-- Records for the task follows --

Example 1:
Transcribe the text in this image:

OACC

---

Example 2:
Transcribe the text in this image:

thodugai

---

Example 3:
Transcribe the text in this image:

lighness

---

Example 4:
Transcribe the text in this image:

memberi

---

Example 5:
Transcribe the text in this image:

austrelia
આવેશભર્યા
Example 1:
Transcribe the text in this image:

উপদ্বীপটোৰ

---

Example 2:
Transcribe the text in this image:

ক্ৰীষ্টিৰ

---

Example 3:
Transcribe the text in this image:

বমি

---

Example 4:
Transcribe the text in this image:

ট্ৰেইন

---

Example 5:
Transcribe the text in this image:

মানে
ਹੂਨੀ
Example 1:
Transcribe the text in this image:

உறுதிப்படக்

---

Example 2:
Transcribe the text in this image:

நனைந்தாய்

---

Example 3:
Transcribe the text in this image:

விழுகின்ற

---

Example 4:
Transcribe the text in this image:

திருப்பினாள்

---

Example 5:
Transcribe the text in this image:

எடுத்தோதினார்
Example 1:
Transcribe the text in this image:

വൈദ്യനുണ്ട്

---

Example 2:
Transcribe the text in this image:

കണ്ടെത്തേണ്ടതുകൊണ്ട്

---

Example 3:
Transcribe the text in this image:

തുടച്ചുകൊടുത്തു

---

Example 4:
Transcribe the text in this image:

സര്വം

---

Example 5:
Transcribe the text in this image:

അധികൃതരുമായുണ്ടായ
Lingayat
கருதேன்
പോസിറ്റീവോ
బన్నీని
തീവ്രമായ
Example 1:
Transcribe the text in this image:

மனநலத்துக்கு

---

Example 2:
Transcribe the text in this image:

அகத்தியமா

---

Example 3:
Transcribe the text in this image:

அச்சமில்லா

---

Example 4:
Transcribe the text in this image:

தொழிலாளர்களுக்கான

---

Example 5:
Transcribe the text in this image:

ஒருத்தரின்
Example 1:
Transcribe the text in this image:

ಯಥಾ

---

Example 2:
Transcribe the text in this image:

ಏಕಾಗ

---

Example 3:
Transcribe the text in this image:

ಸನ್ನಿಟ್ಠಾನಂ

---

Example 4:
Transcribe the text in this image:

-- Records for the task concluded --

* Your goal: Each record above is to be written out again exactly.

* Expected output:
Example 1:
Transcribe the text in this image:

OACC

---

Example 2:
Transcribe the text in this image:

thodugai

---

Example 3:
Transcribe the text in this image:

lighness

---

Example 4:
Transcribe the text in this image:

memberi

---

Example 5:
Transcribe the text in this image:

austrelia
આવેશભર્યા
Example 1:
Transcribe the text in this image:

উপদ্বীপটোৰ

---

Example 2:
Transcribe the text in this image:

ক্ৰীষ্টিৰ

---

Example 3:
Transcribe the text in this image:

বমি

---

Example 4:
Transcribe the text in this image:

ট্ৰেইন

---

Example 5:
Transcribe the text in this image:

মানে
ਹੂਨੀ
Example 1:
Transcribe the text in this image:

உறுதிப்படக்

---

Example 2:
Transcribe the text in this image:

நனைந்தாய்

---

Example 3:
Transcribe the text in this image:

விழுகின்ற

---

Example 4:
Transcribe the text in this image:

திருப்பினாள்

---

Example 5:
Transcribe the text in this image:

எடுத்தோதினார்
Example 1:
Transcribe the text in this image:

വൈദ്യനുണ്ട്

---

Example 2:
Transcribe the text in this image:

കണ്ടെത്തേണ്ടതുകൊണ്ട്

---

Example 3:
Transcribe the text in this image:

തുടച്ചുകൊടുത്തു

---

Example 4:
Transcribe the text in this image:

സര്വം

---

Example 5:
Transcribe the text in this image:

അധികൃതരുമായുണ്ടായ
Lingayat
கருதேன்
പോസിറ്റീവോ
బన్నీని
തീവ്രമായ
Example 1:
Transcribe the text in this image:

மனநலத்துக்கு

---

Example 2:
Transcribe the text in this image:

அகத்தியமா

---

Example 3:
Transcribe the text in this image:

அச்சமில்லா

---

Example 4:
Transcribe the text in this image:

தொழிலாளர்களுக்கான

---

Example 5:
Transcribe the text in this image:

ஒருத்தரின்
Example 1:
Transcribe the text in this image:

ಯಥಾ

---

Example 2:
Transcribe the text in this image:

ಏಕಾಗ

---

Example 3:
Transcribe the text in this image:

ಸನ್ನಿಟ್ಠಾನಂ

---

Example 4:
Transcribe the text in this image:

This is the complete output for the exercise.